The Best (and Worst) Clean Dad Jokes for All Ages 👋

Enjoy a collection of clean dad jokes for all ages that are perfect for family-friendly fun! These jokes are lighthearted, pun-filled, and guaranteed to bring smiles without any risk of embarrassment. Whether you’re telling them to kids, grandparents, or anyone in between, our clean dad jokes are the ideal way to keep the laughter going in any setting. Explore the funniest and most wholesome dad jokes that everyone can enjoy!
What's America's favorite soda? Mini soda.
Why can't you hear a psychiatrist using the bathroom? Because the 'P' is silent.
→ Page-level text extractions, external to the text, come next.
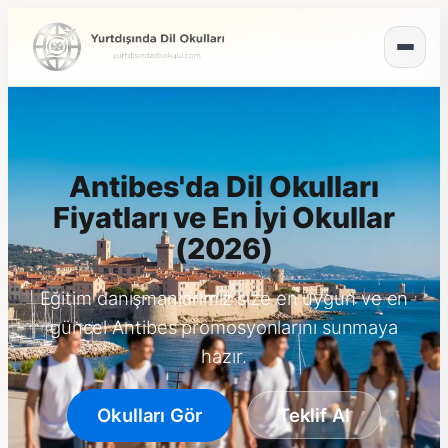
Antibes'da Dil Okulları
Fiyatları ve En İyi Okullar
(2026)
Eğitim danışmanlarımız size en uygun ve en
güncel Antibes promosyonlarını sunmaya
hazır.
Okulları Gör
Teklif Al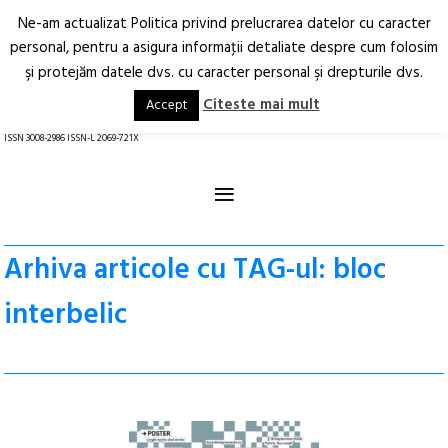
Ne-am actualizat Politica privind prelucrarea datelor cu caracter
Deschide
RO
EN
personal, pentru a asigura informaţii detaliate despre cum folosim
şi protejăm datele dvs. cu caracter personal şi drepturile dvs.
Arhitectură.
Oraș.
Societate.
Citeste mai mult
Accept
revistă online
ISSN 3008-2986 ISSN-L 2069-721X
≡
Arhiva articole cu TAG-ul: bloc
interbelic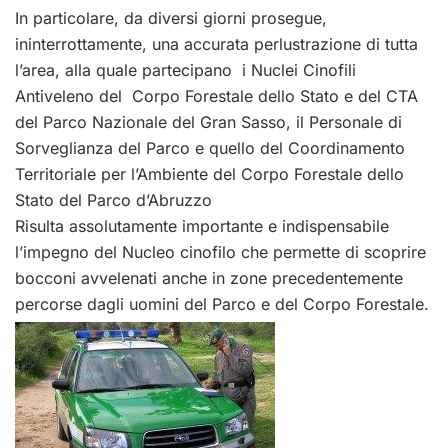
In particolare, da diversi giorni prosegue,
ininterrottamente, una accurata perlustrazione di tutta
l’area, alla quale partecipano i Nuclei Cinofili
Antiveleno del Corpo Forestale dello Stato e del CTA
del Parco Nazionale del Gran Sasso, il Personale di
Sorveglianza del Parco e quello del Coordinamento
Territoriale per l’Ambiente del Corpo Forestale dello
Stato del Parco d’Abruzzo
Risulta assolutamente importante e indispensabile
l’impegno del Nucleo cinofilo che permette di scoprire
bocconi avvelenati anche in zone precedentemente
percorse dagli uomini del Parco e del Corpo Forestale.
I could tell a joke about pizza, but it's a little cheesy.'
I used to play piano by ear. Now I use my hands.'
What’s the least spoken language in the world? Sign language.
I used to play piano by ear. Now I use my hands.'
My friend claims he glued himself to his autobiography. I don't believe him, but that's his story and he's sticking to it.
I have a clean conscious—it's never been used.
Dad, can you put my shoes on?' 'No, I don't think they'll fit me.'
Why do cows wear bells? Because their horns don’t work.
Why did the orange lose the race? It ran out of juice.
I have a clean conscious—it's never been used.
What kind of milk comes from a pampered cow? Spoiled milk.
How do you make a tissue dance? You put a little boogie in it.'
Why'd the fisherman order the halibut? Just for the halibut!